Complete the following:
1 > Name every person the film review identifies by full name.
2 > Answer these questions from the film review:
(a) On what day and at what time of day did the writers see the picture?
(b) Which newspaper likened the director to Leni Riefenstahl?
(c) How many CIA operatives were slain at Forward Operating Base Chapman, and in what year?
3 > Write a continuation of the film review, beginning after its final sentence.
>> begin Extract
If we were the senators — a stretch, to be sure — what we’d do is send the film’s director, Kathryn Bigelow, a congratulatory note and leave it at that. We saw the picture Friday afternoon. We have no idea whether the film is accurate or imaginary, and we’re not particularly bothered by the question one way or another. It struck us as being similar in a sense to John Dos Passos’s USA, in that it’s a pastiche of fact and fiction artfully put together. It’s a terrific spy movie that gives a sense, if only that, of our long twilight war.

How big an audience is hungering for it is hard to gage. But there can’t be many teenagers who haven’t wondered what it might have been like to go one of the most famous military raids in history. It’s just the kind of thing with which one can hope any American administration would cooperate. If the movie was a propaganda piece for the Obama administration, as some Republicans feared, we couldn’t detect it. There was a brief audio clip of the president and that’s about it. No theatrics about his own gutsy call in authorizing the mission.

There is a controversy surrounding the film for its depiction of torture, which moviegoers have to sit through in the first third or so of the film. The Manchester Guardian went so far as to liken Ms. Bigelow to the Nazi propagandist Leni Riefenstahl (which would make the Obama administration what?). In fact the film treats torture in a way that we would characterize as more journalistic than anything else and, in any event, ambiguous. One can imagine, if still only that, the difficulty of sorting out the transcripts that torture produces. And the capacity for error. There is a particularly harrowing portrayal of the catastrophe at Forward Operating Base Chapman, where seven CIA operatives were slain by a suicide bomber in 2009.
>> end Extract
>> begin Data extract
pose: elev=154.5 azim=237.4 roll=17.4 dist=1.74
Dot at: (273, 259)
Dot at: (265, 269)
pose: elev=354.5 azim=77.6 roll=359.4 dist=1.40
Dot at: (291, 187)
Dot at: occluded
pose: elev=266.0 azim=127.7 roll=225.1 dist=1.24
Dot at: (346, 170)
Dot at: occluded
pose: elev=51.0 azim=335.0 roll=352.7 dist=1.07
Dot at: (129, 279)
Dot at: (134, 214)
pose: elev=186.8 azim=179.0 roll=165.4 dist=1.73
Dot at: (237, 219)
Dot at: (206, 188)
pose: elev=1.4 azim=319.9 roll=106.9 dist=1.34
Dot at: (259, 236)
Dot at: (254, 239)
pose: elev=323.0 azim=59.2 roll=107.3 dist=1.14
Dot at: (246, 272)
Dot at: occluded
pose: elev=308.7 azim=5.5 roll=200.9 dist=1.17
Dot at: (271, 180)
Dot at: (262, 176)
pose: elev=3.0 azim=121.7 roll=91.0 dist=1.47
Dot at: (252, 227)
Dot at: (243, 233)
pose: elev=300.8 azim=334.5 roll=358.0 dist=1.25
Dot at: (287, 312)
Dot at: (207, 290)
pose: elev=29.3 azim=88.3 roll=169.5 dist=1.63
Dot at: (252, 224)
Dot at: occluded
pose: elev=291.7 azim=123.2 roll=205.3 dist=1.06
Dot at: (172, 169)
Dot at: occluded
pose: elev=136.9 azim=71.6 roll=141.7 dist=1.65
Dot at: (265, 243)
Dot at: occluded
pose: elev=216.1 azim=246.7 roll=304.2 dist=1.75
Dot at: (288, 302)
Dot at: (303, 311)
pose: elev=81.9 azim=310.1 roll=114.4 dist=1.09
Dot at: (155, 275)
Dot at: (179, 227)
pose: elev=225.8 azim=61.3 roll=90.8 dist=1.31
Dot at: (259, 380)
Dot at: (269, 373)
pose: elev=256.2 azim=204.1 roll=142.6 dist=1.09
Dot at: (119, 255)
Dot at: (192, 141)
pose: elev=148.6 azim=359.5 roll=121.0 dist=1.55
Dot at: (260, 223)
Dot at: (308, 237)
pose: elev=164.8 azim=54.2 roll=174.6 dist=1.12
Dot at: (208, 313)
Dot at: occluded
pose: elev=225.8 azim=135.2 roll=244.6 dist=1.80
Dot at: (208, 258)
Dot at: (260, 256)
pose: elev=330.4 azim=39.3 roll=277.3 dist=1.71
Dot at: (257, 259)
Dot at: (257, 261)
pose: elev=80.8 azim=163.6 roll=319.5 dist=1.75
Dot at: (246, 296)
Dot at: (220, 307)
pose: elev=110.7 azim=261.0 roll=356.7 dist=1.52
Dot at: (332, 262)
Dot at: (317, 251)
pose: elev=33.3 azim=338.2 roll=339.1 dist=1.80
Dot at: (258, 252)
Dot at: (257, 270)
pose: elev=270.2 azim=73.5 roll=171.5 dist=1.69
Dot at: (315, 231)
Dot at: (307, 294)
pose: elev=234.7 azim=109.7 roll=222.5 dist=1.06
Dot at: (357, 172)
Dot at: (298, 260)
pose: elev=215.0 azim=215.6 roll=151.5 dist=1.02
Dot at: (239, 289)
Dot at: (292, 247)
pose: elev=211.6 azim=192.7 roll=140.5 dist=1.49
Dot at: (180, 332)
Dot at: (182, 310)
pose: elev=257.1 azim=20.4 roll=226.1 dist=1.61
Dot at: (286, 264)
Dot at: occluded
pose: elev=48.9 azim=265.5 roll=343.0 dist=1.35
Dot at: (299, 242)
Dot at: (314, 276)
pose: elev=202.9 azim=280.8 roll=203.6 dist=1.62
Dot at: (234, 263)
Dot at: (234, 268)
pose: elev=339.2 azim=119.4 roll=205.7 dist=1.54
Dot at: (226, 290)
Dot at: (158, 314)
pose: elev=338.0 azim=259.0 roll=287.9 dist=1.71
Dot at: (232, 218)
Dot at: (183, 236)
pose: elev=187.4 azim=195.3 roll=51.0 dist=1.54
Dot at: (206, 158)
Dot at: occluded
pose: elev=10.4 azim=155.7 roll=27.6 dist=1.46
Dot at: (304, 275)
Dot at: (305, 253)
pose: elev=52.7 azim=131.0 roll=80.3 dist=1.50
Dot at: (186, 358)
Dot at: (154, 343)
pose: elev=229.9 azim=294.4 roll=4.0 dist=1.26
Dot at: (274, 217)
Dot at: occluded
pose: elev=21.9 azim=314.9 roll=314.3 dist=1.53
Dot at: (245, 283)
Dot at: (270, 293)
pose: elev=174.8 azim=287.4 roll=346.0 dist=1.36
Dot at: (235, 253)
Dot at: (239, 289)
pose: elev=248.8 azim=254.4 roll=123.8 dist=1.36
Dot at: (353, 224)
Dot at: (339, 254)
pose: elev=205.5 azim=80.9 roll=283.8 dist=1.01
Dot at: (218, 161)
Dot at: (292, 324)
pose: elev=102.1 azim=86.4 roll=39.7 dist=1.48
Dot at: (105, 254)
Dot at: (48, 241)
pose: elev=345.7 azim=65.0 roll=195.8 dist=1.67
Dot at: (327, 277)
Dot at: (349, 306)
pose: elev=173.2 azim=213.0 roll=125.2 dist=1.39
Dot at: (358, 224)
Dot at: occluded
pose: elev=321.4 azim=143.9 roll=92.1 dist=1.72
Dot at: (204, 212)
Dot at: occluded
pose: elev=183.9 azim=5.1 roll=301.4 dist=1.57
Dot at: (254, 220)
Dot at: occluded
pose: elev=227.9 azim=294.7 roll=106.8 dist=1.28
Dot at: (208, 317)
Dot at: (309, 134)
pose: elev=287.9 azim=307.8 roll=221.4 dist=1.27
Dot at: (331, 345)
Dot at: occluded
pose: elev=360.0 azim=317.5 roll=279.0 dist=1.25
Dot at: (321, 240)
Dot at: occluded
>> end Data extract
Written answers:
1 > Kathryn Bigelow, John Dos Passos, Leni Riefenstahl

2 >
(a) Friday afternoon
(b) The Manchester Guardian
(c) Seven, in 2009

3 >
Jessica Chastain does a fabulous job of hamming up the process by which the CIA agent she plays convinces her superiors that Bin Laden is holed up in the compound the CIA has discovered at Abbottabad. And there’s a wonderful portrayal of the director of central intelligence, Leon Panetta. But the best part of the movie is the depiction of the raid itself. It is something for which millions have been waiting, and it’s hard to imagine that any director could have done a better job. Our view is that the government agencies owed the rest of the country their cooperation in getting out as realistic an account as could be given without jeopardizing security. It looks like a mission accomplished, in Hollywood as in real life.